2. Failure to exhaust claims for race, religion, gender, and sexual harassment/hostile
environment under Title VII (Counts I, II, IV and V)
Alternatively, ESD further argues that the Plaintiff failed to administratively exhaust her
Title VII claims based on race, religion, gender, and sexual harassment/hostile environment. The
Motion will be granted for the same reasons as discussed in connection with ECJP’s Motion.

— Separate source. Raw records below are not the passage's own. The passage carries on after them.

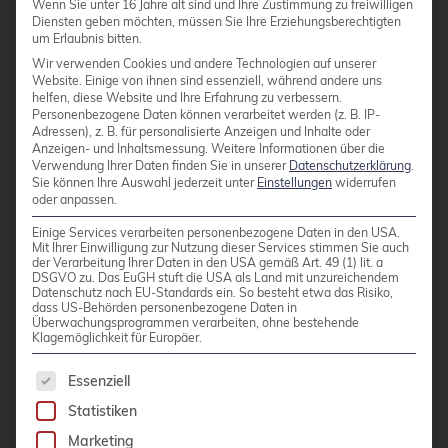
Wenn Sie unter 16 Jahre alt sind und Ihre Zustimmung zu freiwilligen
Modul Die Verwaltung von
Diensten geben möchten, müssen Sie Ihre Erziehungsberechtigten
Cloudübergreifendes Management
um Erlaubnis bitten.
unterschiedlichsten Storage-
Cluster
Wir verwenden Cookies und andere Technologien auf unserer
Systemen in Proxmox Umgebungen
Website. Einige von ihnen sind essenziell, während andere uns
CNCF
ist oft mit wiederkehrenden Aufgaben
helfen, diese Website und Ihre Erfahrung zu verbessern.
Personenbezogene Daten können verarbeitet werden (z. B. IP-
verbunden. Ob es um das Anlegen
Community
Adressen), z. B. für personalisierte Anzeigen und Inhalte oder
neuer Speicher, die Anbindung von
Anzeigen- und Inhaltsmessung.
Weitere Informationen über die
Config Management Camp
Verwendung Ihrer Daten finden Sie in unserer
Datenschutzerklärung
.
NFS, CIFS Shares, iSCSI oder die
Sie können Ihre Auswahl jederzeit unter
Einstellungen
widerrufen
oder anpassen.
Configmap
Integration komplexerer Backends
wie CephFS oder Proxmox Backup
Einige Services verarbeiten personenbezogene Daten in den USA.
Container
Mit Ihrer Einwilligung zur Nutzung dieser Services stimmen Sie auch
Server geht, in größeren
der Verarbeitung Ihrer Daten in den USA gemäß Art. 49 (1) lit. a
ContainerConf
DSGVO zu. Das EuGH stuft die USA als Land mit unzureichendem
Umgebungen mit mehreren Nodes
Datenschutz nach EU-Standards ein. So besteht etwa das Risiko,
corosync
dass US-Behörden personenbezogene Daten in
oder […]
Überwachungsprogrammen verarbeiten, ohne bestehende
Klagemöglichkeit für Europäer.
credativ
Es folgt eine Liste der Service-Gruppen, für die 
Weiterlesen
Cryptomator
Essenziell
Statistiken
CVE
Marketing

A district court should ordinarily allow a pro se plaintiff to amend her complaint, unless
amendment would be inequitable or futile. See Grayson v. Mayview State Hosp., 293 F.3d 103,
108 (3d Cir. 2002). Here, we find futility in allowing the Plaintiff to file a fourth Complaint with
respect to her ADA/FMLA claims against ECJP. With respect to the Plaintiff’s remaining
claims, in light of our above discussion, we find it would be inequitable to allow the Plaintiff to
amend her Complaint a fourth time. Plaintiff has failed to remedy those defects previously
identified by the Court on two separate occasions, and we are of the view that continuous
amendments would prevent the case from advancing and result in undue delay. See 6 CHARLES
A. WRIGHT, ARTHUR R. MILLER & MARY KAY KANE, FEDERAL PRACTICE AND PROCEDURE §
1487 (2d ed. 2010) (“[I]f the court determines that plaintiff has had multiple opportunities to state
a claim but has failed to do so, leave to amend may be denied.”). Accordingly, the case will be
dismissed with prejudice.
V. CONCLUSION
Based on the foregoing, Defendants’ Motions to Dismiss shall be granted with respect to
all claims. An appropriate Order follows.5
s/ Arthur J. Schwab
Arthur J. Schwab
United States District Judge
cc:
All parties of record
5
Plaintiff has filed a Motion to Proceed to Trial [ECF No. 56], requesting that the Court set the case for trial, and a
Motion to Respond [ECF No. 61], requesting that the Court order the Defendants to file responses to her Briefs. In
light of our disposition of the Motions to Dismiss, both of these Motions will be denied as moot. Plaintiff has also
filed a document styled “Motion to have Paid leave with Benefits” [ECF No. 62]. Plaintiff’s request for this type of
relief is not appropriately before the Court and the Motion will be denied.